Exercise :: Would you please report how many lines of the listing contain "ways"? Reply with that number only.

* * *

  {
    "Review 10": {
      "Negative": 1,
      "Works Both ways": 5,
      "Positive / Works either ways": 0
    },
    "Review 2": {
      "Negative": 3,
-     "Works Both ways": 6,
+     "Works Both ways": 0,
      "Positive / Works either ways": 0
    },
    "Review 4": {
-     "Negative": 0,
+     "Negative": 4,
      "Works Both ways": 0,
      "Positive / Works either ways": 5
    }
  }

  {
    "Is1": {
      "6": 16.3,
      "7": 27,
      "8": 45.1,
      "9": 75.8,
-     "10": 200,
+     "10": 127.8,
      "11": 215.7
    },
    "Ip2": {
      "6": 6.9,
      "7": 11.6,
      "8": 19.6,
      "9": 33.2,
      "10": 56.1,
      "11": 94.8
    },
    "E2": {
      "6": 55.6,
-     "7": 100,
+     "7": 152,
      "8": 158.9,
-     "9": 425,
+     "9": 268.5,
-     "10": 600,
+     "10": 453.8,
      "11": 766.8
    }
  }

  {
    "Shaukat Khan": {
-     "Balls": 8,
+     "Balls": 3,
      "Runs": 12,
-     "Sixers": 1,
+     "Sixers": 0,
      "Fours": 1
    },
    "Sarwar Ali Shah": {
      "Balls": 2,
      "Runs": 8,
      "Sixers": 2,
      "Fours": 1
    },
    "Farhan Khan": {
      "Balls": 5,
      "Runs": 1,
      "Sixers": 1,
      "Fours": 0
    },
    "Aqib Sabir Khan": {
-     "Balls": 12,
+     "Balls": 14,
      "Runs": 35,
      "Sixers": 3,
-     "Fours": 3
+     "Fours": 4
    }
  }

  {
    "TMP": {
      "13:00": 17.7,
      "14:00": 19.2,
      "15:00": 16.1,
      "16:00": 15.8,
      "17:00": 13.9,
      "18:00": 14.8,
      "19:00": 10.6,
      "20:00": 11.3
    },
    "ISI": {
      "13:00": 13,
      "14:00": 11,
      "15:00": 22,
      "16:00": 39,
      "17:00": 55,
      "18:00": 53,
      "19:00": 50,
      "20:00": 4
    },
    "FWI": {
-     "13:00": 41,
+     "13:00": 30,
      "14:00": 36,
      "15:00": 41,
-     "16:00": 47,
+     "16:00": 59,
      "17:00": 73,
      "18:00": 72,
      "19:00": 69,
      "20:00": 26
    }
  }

* * *

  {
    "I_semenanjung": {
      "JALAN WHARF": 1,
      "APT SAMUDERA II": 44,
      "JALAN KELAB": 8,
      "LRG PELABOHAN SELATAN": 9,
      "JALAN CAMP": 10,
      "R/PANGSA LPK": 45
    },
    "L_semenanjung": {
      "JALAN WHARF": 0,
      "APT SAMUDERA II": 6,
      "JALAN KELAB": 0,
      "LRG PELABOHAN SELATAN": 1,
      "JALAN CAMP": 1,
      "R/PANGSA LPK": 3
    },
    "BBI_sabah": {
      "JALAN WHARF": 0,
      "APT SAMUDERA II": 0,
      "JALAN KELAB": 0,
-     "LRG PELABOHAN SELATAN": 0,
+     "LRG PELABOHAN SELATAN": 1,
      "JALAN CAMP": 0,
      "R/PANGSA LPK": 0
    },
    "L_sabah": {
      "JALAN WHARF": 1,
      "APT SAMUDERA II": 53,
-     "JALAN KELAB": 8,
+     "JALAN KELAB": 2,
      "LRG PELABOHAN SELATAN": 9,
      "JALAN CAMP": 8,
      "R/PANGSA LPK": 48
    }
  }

* * *

Output below :: 7